Herpes Zoster (Shingles)

         Shingles represents an episode of self-reinfection with the chicken pox virus, Varicella Zoster.  As children, we usually acquire chicken pox naturally through inhalation.  It presents with fever and a generalized rash characterized by blisters that are central (more on the trunk than the extremities) and in different stages of development (some are old and scabbed over, some are new, and some are in between).  The disease was first described by the Persian physician Muhammad ibn Zakariya ar-Razi (865–925) who distinguished it from the more deadly small pox.

         The Varicella Zoster virus, which is extremely contagious, is usually acquired by inhaling contaminated air particles coughed by children with active chicken pox.  When the infection subsides, the virus goes to sleep inside the sensory nerve cells of the spinal cord and brain where it remains dormant for the rest of the individual’s life.  However, as individuals age and their immunity wanes, the virus tends to make occasional sorties from its hiding places, each time attacking one circumscribed skin zone innervated by one sensory nerve root.  This limited form of adult chicken pox is commonly known as Shingles.

         Shingles increases with age—the annual incidence of Shingles is about 1.2—3.4 cases per 1000 healthy younger adults and 3.9—11.8 cases per 1000 adults older than 65.  The consequences of Shingles are both acute and chronic.  Acutely, the eruption causes a painful misery to a large zone of skin on one side of the body and the blisters take about three weeks to dry up.  However, after the blisters dry up and heal, a residual, regional pain may continue on for weeks, months, or even years.  This lingering, electric, regional pain that follows a Shingles attack is called Post Zoster Neuralgia.

         Post Zoster Neuralgia is caused by damage to the sensory nerves that collectively form the sensory nerve roots, which emerge out of the spinal cord or brain.  Apparently, as the virus multiplies in the cell bodies of these sensory nerves and then travels along the nerve highways to the skin, it inflicts damage along the way.  Some unfortunate victims may have to live with these ‘electric nerve pains’ for the rest of their lives.  Luckily, however, the lingering pains of Post Zoster Neuralgia are rare in individuals under 50 and tend to wear off quickly.  In older individuals, although the pains tend to wear off more slowly, up to 85% will usually become pain free one year after their Shingles.

         Treatment is of two types.  Preventive treatment is far superior and involves vaccination of older adults.  Abortive treatment involves giving antiviral medications that arrest the progression of the eruption and shorten the duration of the blistering and pain.       

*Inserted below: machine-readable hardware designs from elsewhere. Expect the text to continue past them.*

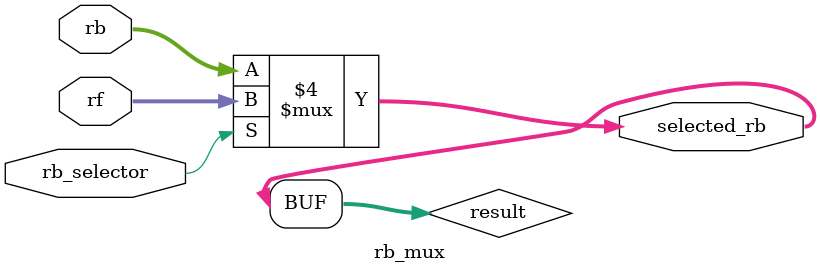
<source format=sv>
/**
 * Mux to select source RB.
 *
 * Parameters:
 *     N           - number of bits.
 *
 * Inputs:
 *     rf          - source register.
 *     rb          - b register.
 *     rb_selector - rb to be selected.
 *
 * Outputs:
 *     selected_rb - selected rb.
 *
 */
module rb_mux #(parameter N=32)
				   (input  logic [N-1:0] rb, rf,
					 input  logic         rb_selector,
				    output logic [N-1:0] selected_rb);

	// Var to save result
	logic [N-1:0] result;
	
	always_comb begin
		if (rb_selector == 1'b0) begin
			result <= rb;
		end
		else begin
		   result <= rf;
		end
	end

	assign selected_rb = result;

endmodule // rb_mux

</source>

The adult vaccine, Zostavax, was officially endorsed in 2007 for individuals 60 years or older.  It prevents about half the cases of expected Shingles and reduces the Post Zoster Neuralgia incidence by about two-thirds.  The vaccine contains a living virus that has been attenuated (rendered unaggressive and undamaging) by laboratory methods.  Nevertheless, it can attack individuals who have reduced immunity due to cancer, chemotherapy, cortisone, etc. or individuals with damaged skins due to trauma, burns, rashes, etc.

         Vaccination of children against chicken pox began in 1995 and has greatly reduced the incidence of natural infection.  As a consequence, when those vaccinated children become adults, they are expected to a) have less Shingles than those who had acquired the infection naturally and b) develop less Post Zoster Neuralgia as older adults.

         Abortive treatment of Shingles involves giving antiviral medications but the window of opportunity is narrow.  Medications such as Acyclovir inhibit viral replication inside the nerves, shorten the duration of the blistering, but may not reduce the incidence or duration of the Post Zoster Neuralgia.  Treatment is most effective when begun early and tends to lose its effects if given more than three days after the rash.

         Early Shingles symptoms may begin few hours to few days before the rash appears.  Unexplainable shooting, electric pains that affect one sensory nerve zone on one side of the body—such as face, trunk, or extremities— and do not cross over to the opposite side, should be clinically diagnosed as Shingles and treated before the typical rash appears.  Delaying treatment until the rash appears may result in poorer outcomes.

         Confusion between Shingles and Herpes is common because the viruses have similarities such as one-sided pains before the rashes appear and blisters in circumscribed skin areas.  However, the blisters of Herpes tend to be recurrent to the same spots, are of shorter durations (few days), develop in smaller areas (few blisters in an area as big as a coin), and seldom result in post herpetic neuralgias.  Shingles, on the other hand, affects larger skin areas and is not recurrent to the same spots.  While over a lifetime an individual may develop a maximum of three Shingles episodes, most herpes sufferers will experience numerous, recurring episodes of blistering to the very same locations.